Career ambition, however, is not foremost in his mind. He ponders the placement of the fermata in the opening statement of Beethoven’s Symphony No 5. ‘I spend a large amount of time asking myself, “Why that note that follows the previous note?” … trying to find the truth behind the notes,’ he says. ‘It helps me be like a playwright … Of course, I’ll never know if Beethoven wanted to tell that story through the music, but … it’s a possibility.’

It’s here that Noseda recalls the 15th-century tradition of the Italian cantastorie – bards, of sorts, who told stories through song and physical gesture. And when the composer is telling a programmatic story explicitly, listeners are likely to hear it as never before. With Noseda, the Anvil Chorus in Il trovatore at London’s Royal Opera House became the more brisk, strict work song that it was originally intended to be. The opening scene of Otello in Turin conveyed the heaviest of weather and near-hysterical terror behind it. Most remarkable was his 2021 NSO Sheherazade, in which he established an expansive orchestral frame for violin solos by leader Nurit Bar-Josef that became anguished, detailed operatic soliloquies by a heroine spinning tales while staving off her execution. Duality is everywhere in his music-making. That’s expected in Shostakovich, whose surfaces and subtexts say opposite things. But tensions often run even higher in his Prokofiev, whose bass lines become downright subversive.

This heightened emotional presence isn’t merely the result of an operatic temperament at work, it’s also due to a depth of insight, and perhaps something else. One random bit of Noseda philosophy overheard during an NSO rehearsal at Carnegie Hall was, ‘Generosity rewards generosity.’ He later explained: ‘If I’m generous to the musicians, the musicians are generous to the music, and the audience will be generous with us.’

How did that all shake down in the Beethoven Ninth in Washington on June 1? Nothing remotely pretty, glowing or superficial was heard in the opening movement. Noseda tried, as per usual, to adhere to the composer’s ultrafast metronome markings (even though audiences sometimes complain at their briskness). This was Beethoven on a mission – and, with Noseda, it’s profundity without pretence. Beethoven may have been taking music into places it had never been, but only because he was doing what he needed to do. Noseda’s trademark long arcs of tension seemed to eminate from his extended left arm, held at eye level and seeming to say, ‘Hold it! Hold it longer …’

Counterpoint at its most obsessive was the primary characteristic of the second movement, which pursued a severe, narrow path but with tension that seemed on the verge of breaking out of its bounds. The third movement became Beethoven at his most candid, despairing as to whether he would experience the depths of love that had been denied to him. In the final movement, the opening double-bass recitative was so specifically inflected as to speak beyond words. Then, the first vocal solo, sung by Ryan McKinny, showed how much words are necessary when properly declaimed for their meaning – and how that meaning can override the clumsiness of Beethoven’s vocal writing. From there, the fourth movement, for all of its numerous moving parts, no longer seemed episodic. Each event followed the last with perfect inevitability and headlong momentum.

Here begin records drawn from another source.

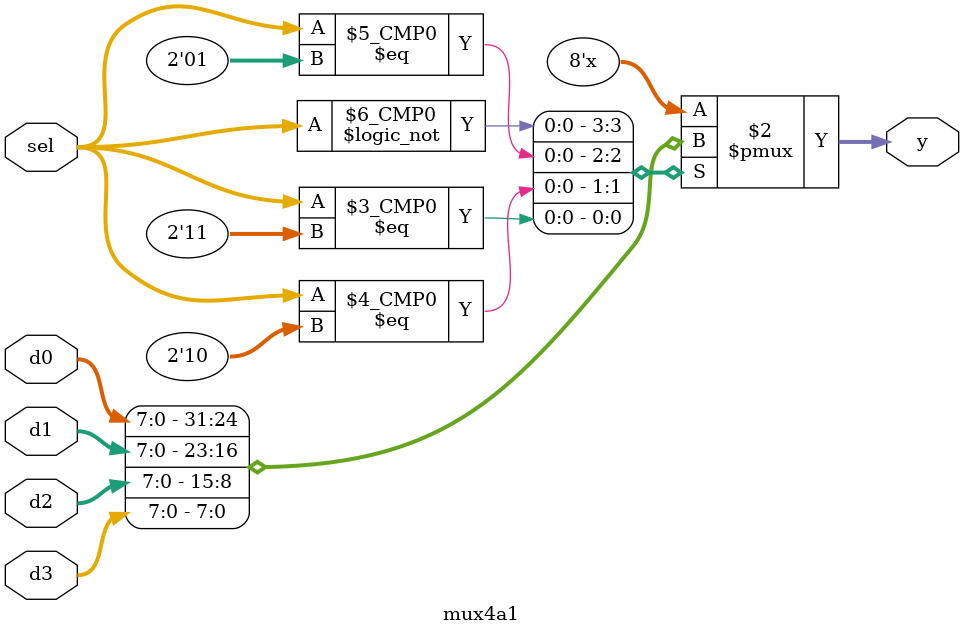
<source format=v>
/*Realiza un módulo que implemente un multiplexor 4 a 1 con entradas de datos de 8 bits (data0 a
data3 ), señal de selección sel de 2 bits y salida y de 8 bits, usando descripción en nivel comporta-
miento.*/
module mux4a1 (
    input wire [7:0] d0,
    input wire [7:0] d1,
    input wire [7:0] d2,
    input wire [7:0] d3,
    input wire [1:0] sel,
    output reg [7:0] y
);

    always @(*) begin
        case (sel)
            2'b00: y = d0;
            2'b01: y = d1;
            2'b10: y = d2;
            2'b11: y = d3;
            default: y = 8'b0;
        endcase
    end
endmodule
</source>
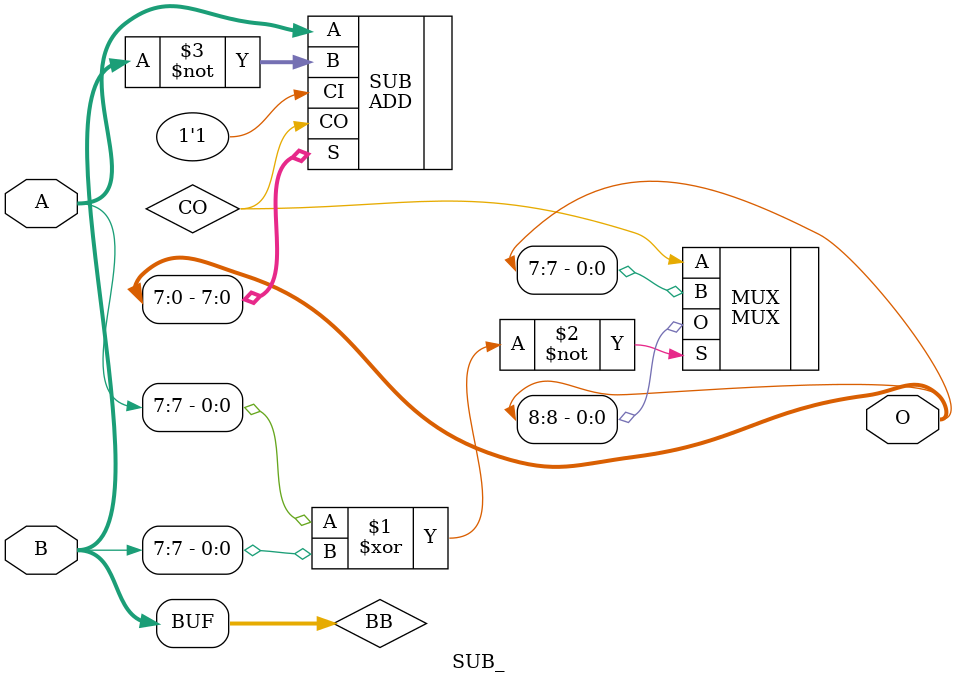
<source format=v>
`timescale 1ns / 1ps


module SUB_ #(parameter N = 8, M = 8)( // N >= M
	input [N-1:0] A,
	input [M-1:0] B,
	output [N:0] O
    );
	 
	 wire [N-1:0] BB;
	 wire CO;
	 
	 assign BB = {{(N-M){B[M-1]}}, B};
	 
	 MUX #(.N(1)) MUX(
		.A(CO),
		.B(O[N-1]),
		.S(~(A[N-1]^B[M-1])),
		.O(O[N])
	);
	 
	ADD #(.N(N)) SUB(
		.A(A),
		.B(~BB),
		.CI(1'b1),
		.S(O[N-1:0]), 
		.CO(CO)
);
	 
endmodule 
</source>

Oddly, the more Beethoven exulted, the less Noseda conducted – at least physically. When he did conduct, his arms never rose above ear level. As the ‘Ode to Joy’ developed, so did the string colour into a warmer, larger sound in which the music’s humanitarianism became three-dimensional. Seemingly, Noseda did little to make that happen. Everybody was rehearsed and, for the rest of the movement, was ready to let Beethoven shout through them. And Noseda simply got out of the way.